OKAY WHAT AM I SERIOUSLY DOING ITS GONNA BE 1030 BEFORE I KNOW IT. SHALL OFF COMP NOW. KTHNXBAI.

Saturday, October 1, 2011

Kiss the rain

You know when in dramas you see that people shiver from the rain outdoors? It somehow seemed kinda fake to me. I mean like, the rain got so cold meh? -.- But yesterday morning while going to school I got caught in a super heavy rain. And the rain is not cold. ITS THE DAMN WIND THAT WAS SUPER FREAKING COLD. Gushes and gushed of wind not stopping. Even when I was waiting at the bus stop, I was still wet. Cause the stupid wind blew the rain at me. And my whole skirt was wet -.- I was like shivering and my teeth was chattering while waiting for Diana darling to bring me umbrella. No joke and I'm not exaggerating. It was colddddddddddddd. x.x

And this morning I heard brother playing kiss the rain. And it never fails to soften my heart early in the morning. Number one, I was referring to the song, not my brother's play. He's not there yet LOL. Number two, I'm always very moody on a saturday morning when I've just woken up cause I don't have enough sleep. Number three, okay there's no number three.

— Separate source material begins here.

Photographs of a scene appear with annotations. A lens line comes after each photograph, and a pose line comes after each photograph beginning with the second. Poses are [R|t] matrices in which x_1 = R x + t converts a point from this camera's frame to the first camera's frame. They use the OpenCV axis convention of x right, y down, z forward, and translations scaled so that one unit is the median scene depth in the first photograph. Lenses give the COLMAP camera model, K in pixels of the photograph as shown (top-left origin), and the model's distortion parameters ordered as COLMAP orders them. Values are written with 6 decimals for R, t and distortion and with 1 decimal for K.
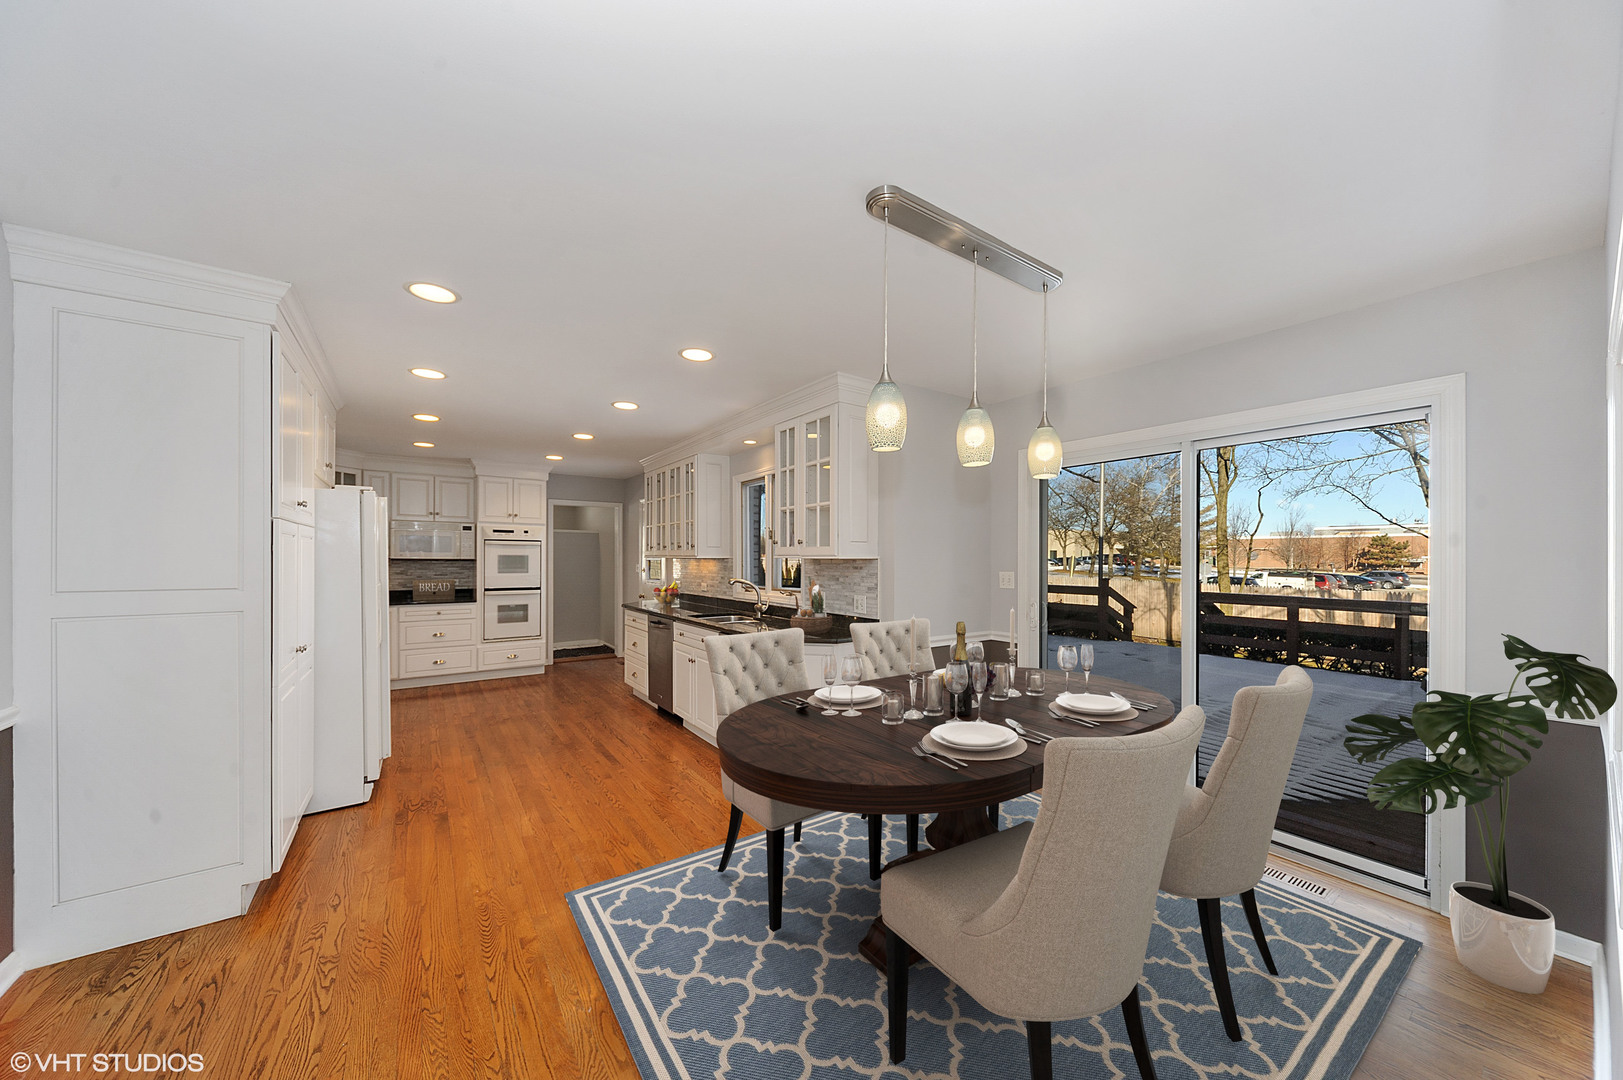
lens RADIAL K [[556.9, 0, 811.4], [0, 556.9, 551.8], [0, 0, 1]] dist [-0.001177, -0.000078]
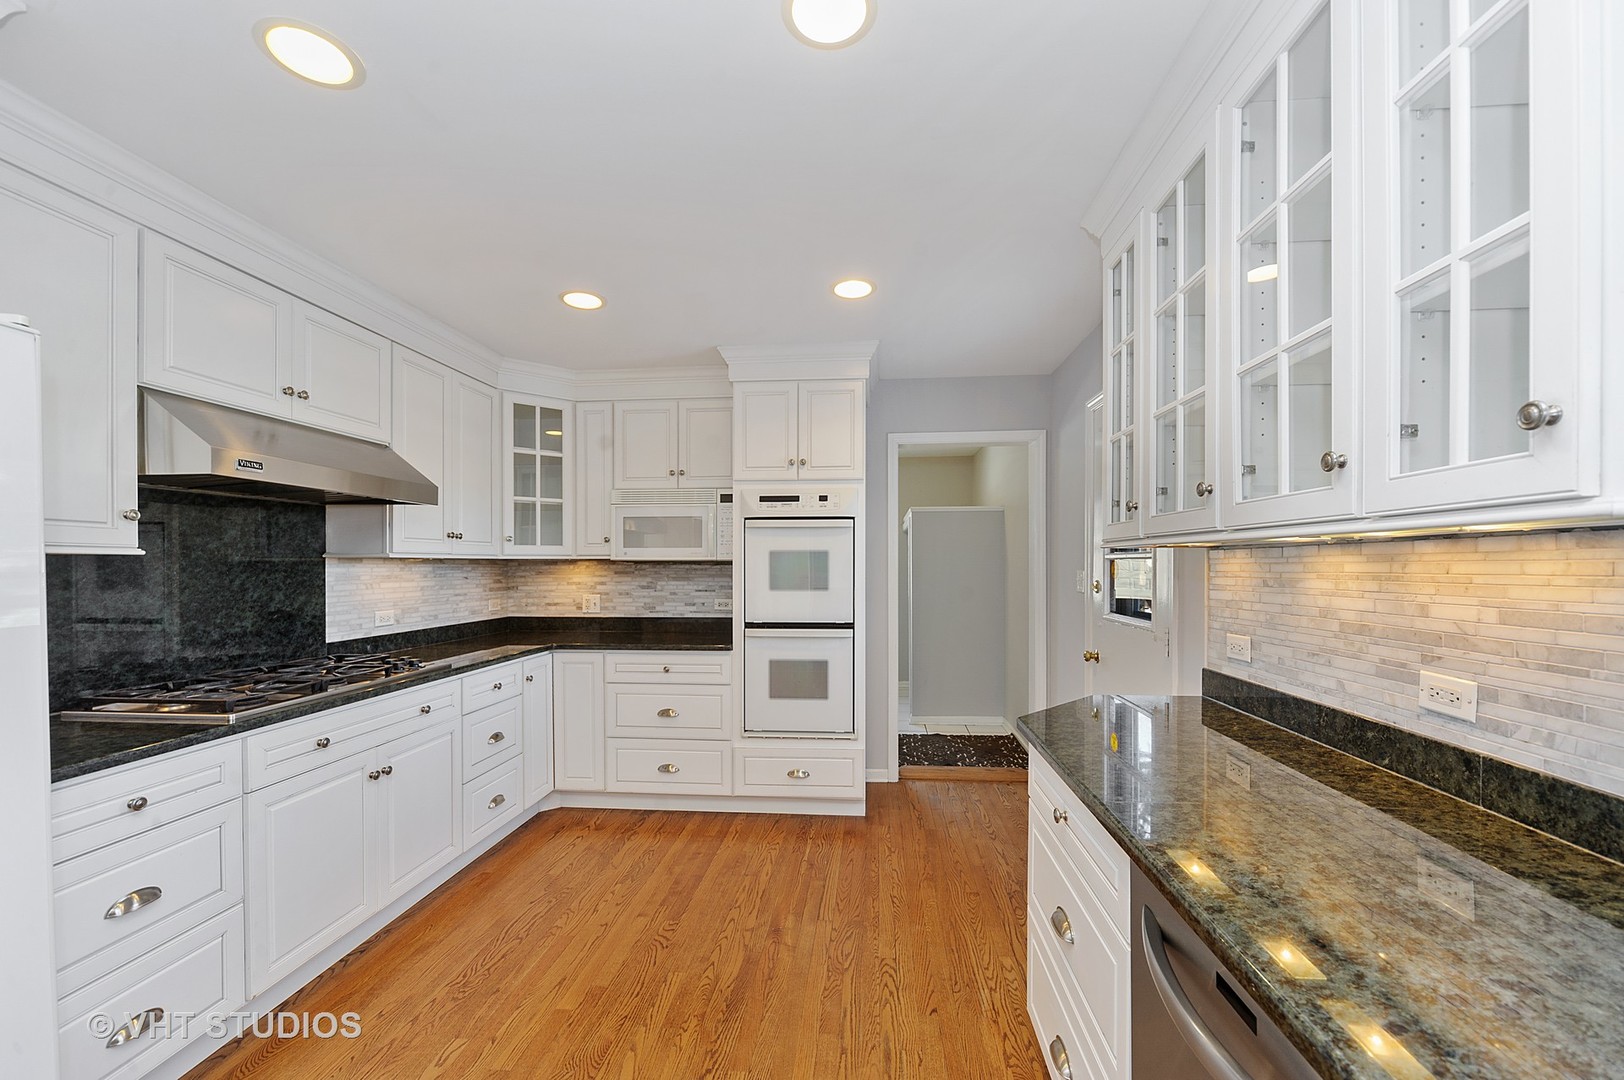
lens RADIAL K [[651.0, 0, 812.3], [0, 651.0, 568.9], [0, 0, 1]] dist [-0.056745, 0.020133]
pose [[0.760811, 0.002392, -0.648969, -0.184264], [0.005306, 0.999937, 0.009905, 0.015744], [0.648952, -0.010979, 0.760751, 0.606510]]
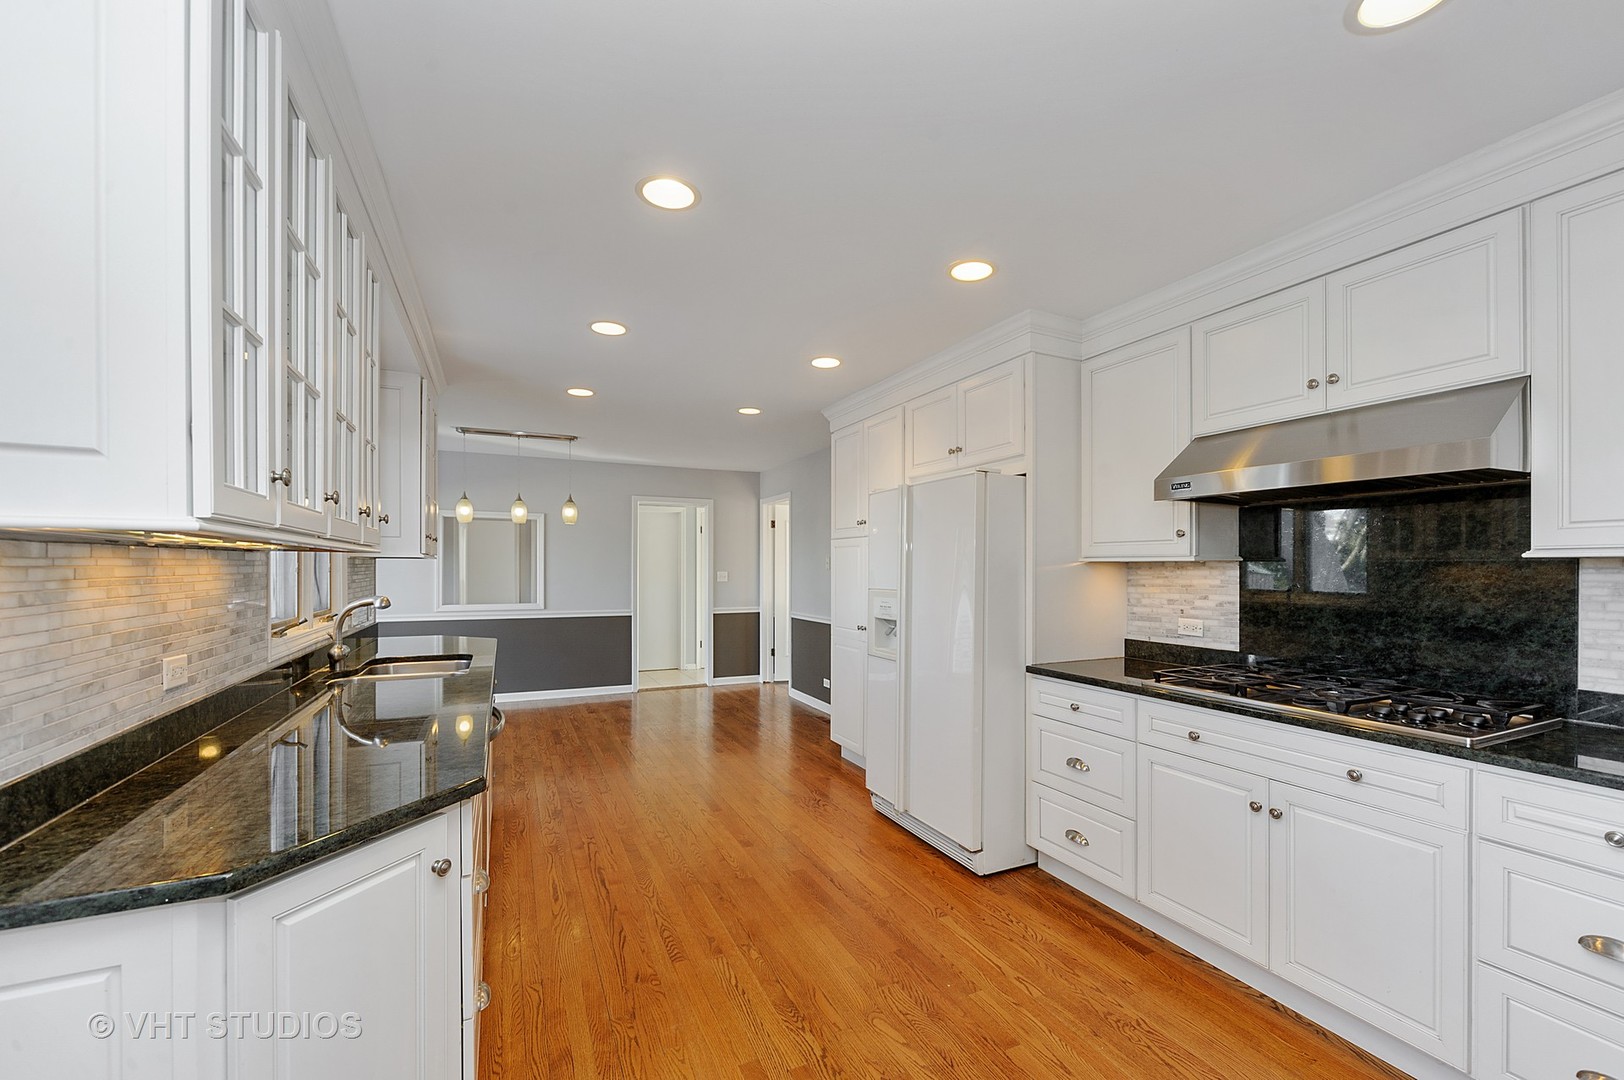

I really hate Saturdays. Okay maybe hate is a little too harsh to word to express my discontentment with every Saturdays, but it still doesn't stop me from disliking it. Its bad enough. I have two tuitions on Saturdays and it's not that I dislike my tutors. I love them. Their good at teaching. I just hate the pre-tuition feeling I have before every single tuition starts. I get that sian...-tuition-again feeling. But tuition always end up productive and I feel super good after tuition anyway. But my main point is I have a very strong pre-tuition sianness feeling. Makes me feel totally depressed.